Task to carry out: Could you edit the entries below so that "Surel" is replaced with "Email" and everything else stays the same, leaving the pictures out of your answer?

[Supplied material — start]

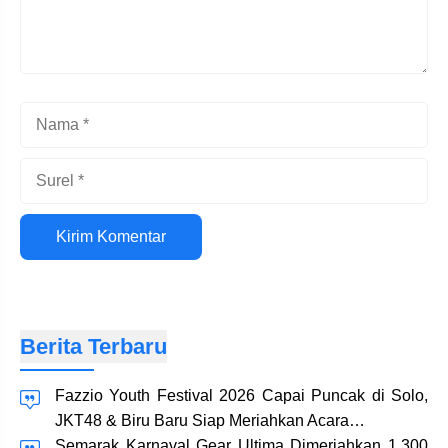
Nama
Surel
Situs
web
Berita Terbaru
Fazzio Youth Festival 2026 Capai Puncak di Solo,
JKT48 & Biru Baru Siap Meriahkan Acara…
Semarak Karnaval Gear Ultima Dimeriahkan 1.300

[Supplied material — finish]

Worked solution:
Nama
Email
Situs
web
Berita Terbaru
Fazzio Youth Festival 2026 Capai Puncak di Solo,
JKT48 & Biru Baru Siap Meriahkan Acara…
Semarak Karnaval Gear Ultima Dimeriahkan 1.300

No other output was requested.